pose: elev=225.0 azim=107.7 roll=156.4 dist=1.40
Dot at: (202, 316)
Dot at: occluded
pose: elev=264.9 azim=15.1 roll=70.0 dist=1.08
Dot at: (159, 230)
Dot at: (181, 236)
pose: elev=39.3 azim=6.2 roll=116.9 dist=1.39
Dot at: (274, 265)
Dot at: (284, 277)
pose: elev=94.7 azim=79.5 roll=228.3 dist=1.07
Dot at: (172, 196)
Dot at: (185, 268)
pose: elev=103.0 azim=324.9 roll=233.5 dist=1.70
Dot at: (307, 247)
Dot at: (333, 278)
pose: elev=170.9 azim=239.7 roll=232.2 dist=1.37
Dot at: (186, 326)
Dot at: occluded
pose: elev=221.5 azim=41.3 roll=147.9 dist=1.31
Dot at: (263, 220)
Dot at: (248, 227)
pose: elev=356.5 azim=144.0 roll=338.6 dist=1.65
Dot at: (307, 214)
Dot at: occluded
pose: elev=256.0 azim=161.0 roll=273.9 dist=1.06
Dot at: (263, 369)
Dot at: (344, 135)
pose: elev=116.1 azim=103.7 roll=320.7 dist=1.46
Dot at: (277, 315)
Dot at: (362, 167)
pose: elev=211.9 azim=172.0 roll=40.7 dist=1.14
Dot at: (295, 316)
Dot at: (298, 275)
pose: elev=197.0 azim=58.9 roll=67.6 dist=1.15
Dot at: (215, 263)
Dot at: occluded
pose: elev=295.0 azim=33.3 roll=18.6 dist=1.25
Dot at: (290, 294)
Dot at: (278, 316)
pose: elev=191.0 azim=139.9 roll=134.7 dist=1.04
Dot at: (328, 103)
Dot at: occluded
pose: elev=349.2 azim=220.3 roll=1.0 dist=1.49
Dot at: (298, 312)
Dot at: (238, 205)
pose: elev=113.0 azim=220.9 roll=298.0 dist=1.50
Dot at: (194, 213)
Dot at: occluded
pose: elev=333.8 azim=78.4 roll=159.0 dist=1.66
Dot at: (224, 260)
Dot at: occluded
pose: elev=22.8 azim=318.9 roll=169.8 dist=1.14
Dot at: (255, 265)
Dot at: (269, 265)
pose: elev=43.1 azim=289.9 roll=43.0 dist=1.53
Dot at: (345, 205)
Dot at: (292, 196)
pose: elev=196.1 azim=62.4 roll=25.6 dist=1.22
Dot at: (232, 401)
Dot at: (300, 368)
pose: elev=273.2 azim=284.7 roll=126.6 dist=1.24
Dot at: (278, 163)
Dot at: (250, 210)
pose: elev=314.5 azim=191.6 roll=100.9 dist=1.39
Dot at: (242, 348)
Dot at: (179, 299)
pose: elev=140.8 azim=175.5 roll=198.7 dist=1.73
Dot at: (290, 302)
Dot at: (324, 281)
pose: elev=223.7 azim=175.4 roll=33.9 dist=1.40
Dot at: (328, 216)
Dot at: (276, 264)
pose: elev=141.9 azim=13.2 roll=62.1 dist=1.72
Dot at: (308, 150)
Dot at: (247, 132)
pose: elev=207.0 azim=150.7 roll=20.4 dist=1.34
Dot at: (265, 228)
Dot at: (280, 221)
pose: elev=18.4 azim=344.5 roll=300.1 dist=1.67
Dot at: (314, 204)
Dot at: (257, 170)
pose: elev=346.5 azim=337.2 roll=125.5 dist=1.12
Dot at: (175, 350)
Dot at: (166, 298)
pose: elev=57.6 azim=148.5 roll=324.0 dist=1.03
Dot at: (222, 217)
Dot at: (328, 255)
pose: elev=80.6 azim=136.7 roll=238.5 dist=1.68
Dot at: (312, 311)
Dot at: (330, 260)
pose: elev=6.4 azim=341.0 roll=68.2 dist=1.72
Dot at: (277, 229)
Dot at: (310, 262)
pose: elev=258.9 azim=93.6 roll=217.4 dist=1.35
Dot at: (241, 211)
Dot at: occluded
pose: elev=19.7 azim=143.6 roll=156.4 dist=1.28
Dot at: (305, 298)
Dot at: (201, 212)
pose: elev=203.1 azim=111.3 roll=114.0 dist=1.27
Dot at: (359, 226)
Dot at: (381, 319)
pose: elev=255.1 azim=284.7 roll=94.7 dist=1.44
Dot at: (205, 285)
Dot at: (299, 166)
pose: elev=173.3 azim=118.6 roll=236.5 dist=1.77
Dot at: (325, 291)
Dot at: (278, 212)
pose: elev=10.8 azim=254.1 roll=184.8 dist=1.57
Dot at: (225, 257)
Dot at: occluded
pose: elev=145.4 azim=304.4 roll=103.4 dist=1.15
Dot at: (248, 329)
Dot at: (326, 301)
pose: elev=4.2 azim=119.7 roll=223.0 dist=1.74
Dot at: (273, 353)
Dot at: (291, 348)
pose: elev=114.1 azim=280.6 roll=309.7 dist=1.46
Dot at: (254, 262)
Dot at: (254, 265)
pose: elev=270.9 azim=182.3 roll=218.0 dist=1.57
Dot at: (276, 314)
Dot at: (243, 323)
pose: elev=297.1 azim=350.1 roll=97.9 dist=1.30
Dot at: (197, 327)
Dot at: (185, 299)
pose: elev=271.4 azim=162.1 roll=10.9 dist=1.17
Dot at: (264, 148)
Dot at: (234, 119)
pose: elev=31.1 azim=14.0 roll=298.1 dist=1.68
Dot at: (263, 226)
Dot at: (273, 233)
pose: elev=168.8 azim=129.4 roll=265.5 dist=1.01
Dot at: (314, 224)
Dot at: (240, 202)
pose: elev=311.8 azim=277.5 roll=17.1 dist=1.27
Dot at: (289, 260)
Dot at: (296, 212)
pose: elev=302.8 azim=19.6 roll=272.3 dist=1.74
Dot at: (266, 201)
—————
§ Problem details
Can you rewrite every entry above, updating each "pose" to "camera" and leaving everything else the same?

§ Response
camera: elev=225.0 azim=107.7 roll=156.4 dist=1.40
Dot at: (202, 316)
Dot at: occluded
camera: elev=264.9 azim=15.1 roll=70.0 dist=1.08
Dot at: (159, 230)
Dot at: (181, 236)
camera: elev=39.3 azim=6.2 roll=116.9 dist=1.39
Dot at: (274, 265)
Dot at: (284, 277)
camera: elev=94.7 azim=79.5 roll=228.3 dist=1.07
Dot at: (172, 196)
Dot at: (185, 268)
camera: elev=103.0 azim=324.9 roll=233.5 dist=1.70
Dot at: (307, 247)
Dot at: (333, 278)
camera: elev=170.9 azim=239.7 roll=232.2 dist=1.37
Dot at: (186, 326)
Dot at: occluded
camera: elev=221.5 azim=41.3 roll=147.9 dist=1.31
Dot at: (263, 220)
Dot at: (248, 227)
camera: elev=356.5 azim=144.0 roll=338.6 dist=1.65
Dot at: (307, 214)
Dot at: occluded
camera: elev=256.0 azim=161.0 roll=273.9 dist=1.06
Dot at: (263, 369)
Dot at: (344, 135)
camera: elev=116.1 azim=103.7 roll=320.7 dist=1.46
Dot at: (277, 315)
Dot at: (362, 167)
camera: elev=211.9 azim=172.0 roll=40.7 dist=1.14
Dot at: (295, 316)
Dot at: (298, 275)
camera: elev=197.0 azim=58.9 roll=67.6 dist=1.15
Dot at: (215, 263)
Dot at: occluded
camera: elev=295.0 azim=33.3 roll=18.6 dist=1.25
Dot at: (290, 294)
Dot at: (278, 316)
camera: elev=191.0 azim=139.9 roll=134.7 dist=1.04
Dot at: (328, 103)
Dot at: occluded
camera: elev=349.2 azim=220.3 roll=1.0 dist=1.49
Dot at: (298, 312)
Dot at: (238, 205)
camera: elev=113.0 azim=220.9 roll=298.0 dist=1.50
Dot at: (194, 213)
Dot at: occluded
camera: elev=333.8 azim=78.4 roll=159.0 dist=1.66
Dot at: (224, 260)
Dot at: occluded
camera: elev=22.8 azim=318.9 roll=169.8 dist=1.14
Dot at: (255, 265)
Dot at: (269, 265)
camera: elev=43.1 azim=289.9 roll=43.0 dist=1.53
Dot at: (345, 205)
Dot at: (292, 196)
camera: elev=196.1 azim=62.4 roll=25.6 dist=1.22
Dot at: (232, 401)
Dot at: (300, 368)
camera: elev=273.2 azim=284.7 roll=126.6 dist=1.24
Dot at: (278, 163)
Dot at: (250, 210)
camera: elev=314.5 azim=191.6 roll=100.9 dist=1.39
Dot at: (242, 348)
Dot at: (179, 299)
camera: elev=140.8 azim=175.5 roll=198.7 dist=1.73
Dot at: (290, 302)
Dot at: (324, 281)
camera: elev=223.7 azim=175.4 roll=33.9 dist=1.40
Dot at: (328, 216)
Dot at: (276, 264)
camera: elev=141.9 azim=13.2 roll=62.1 dist=1.72
Dot at: (308, 150)
Dot at: (247, 132)
camera: elev=207.0 azim=150.7 roll=20.4 dist=1.34
Dot at: (265, 228)
Dot at: (280, 221)
camera: elev=18.4 azim=344.5 roll=300.1 dist=1.67
Dot at: (314, 204)
Dot at: (257, 170)
camera: elev=346.5 azim=337.2 roll=125.5 dist=1.12
Dot at: (175, 350)
Dot at: (166, 298)
camera: elev=57.6 azim=148.5 roll=324.0 dist=1.03
Dot at: (222, 217)
Dot at: (328, 255)
camera: elev=80.6 azim=136.7 roll=238.5 dist=1.68
Dot at: (312, 311)
Dot at: (330, 260)
camera: elev=6.4 azim=341.0 roll=68.2 dist=1.72
Dot at: (277, 229)
Dot at: (310, 262)
camera: elev=258.9 azim=93.6 roll=217.4 dist=1.35
Dot at: (241, 211)
Dot at: occluded
camera: elev=19.7 azim=143.6 roll=156.4 dist=1.28
Dot at: (305, 298)
Dot at: (201, 212)
camera: elev=203.1 azim=111.3 roll=114.0 dist=1.27
Dot at: (359, 226)
Dot at: (381, 319)
camera: elev=255.1 azim=284.7 roll=94.7 dist=1.44
Dot at: (205, 285)
Dot at: (299, 166)
camera: elev=173.3 azim=118.6 roll=236.5 dist=1.77
Dot at: (325, 291)
Dot at: (278, 212)
camera: elev=10.8 azim=254.1 roll=184.8 dist=1.57
Dot at: (225, 257)
Dot at: occluded
camera: elev=145.4 azim=304.4 roll=103.4 dist=1.15
Dot at: (248, 329)
Dot at: (326, 301)
camera: elev=4.2 azim=119.7 roll=223.0 dist=1.74
Dot at: (273, 353)
Dot at: (291, 348)
camera: elev=114.1 azim=280.6 roll=309.7 dist=1.46
Dot at: (254, 262)
Dot at: (254, 265)
camera: elev=270.9 azim=182.3 roll=218.0 dist=1.57
Dot at: (276, 314)
Dot at: (243, 323)
camera: elev=297.1 azim=350.1 roll=97.9 dist=1.30
Dot at: (197, 327)
Dot at: (185, 299)
camera: elev=271.4 azim=162.1 roll=10.9 dist=1.17
Dot at: (264, 148)
Dot at: (234, 119)
camera: elev=31.1 azim=14.0 roll=298.1 dist=1.68
Dot at: (263, 226)
Dot at: (273, 233)
camera: elev=168.8 azim=129.4 roll=265.5 dist=1.01
Dot at: (314, 224)
Dot at: (240, 202)
camera: elev=311.8 azim=277.5 roll=17.1 dist=1.27
Dot at: (289, 260)
Dot at: (296, 212)
camera: elev=302.8 azim=19.6 roll=272.3 dist=1.74
Dot at: (266, 201)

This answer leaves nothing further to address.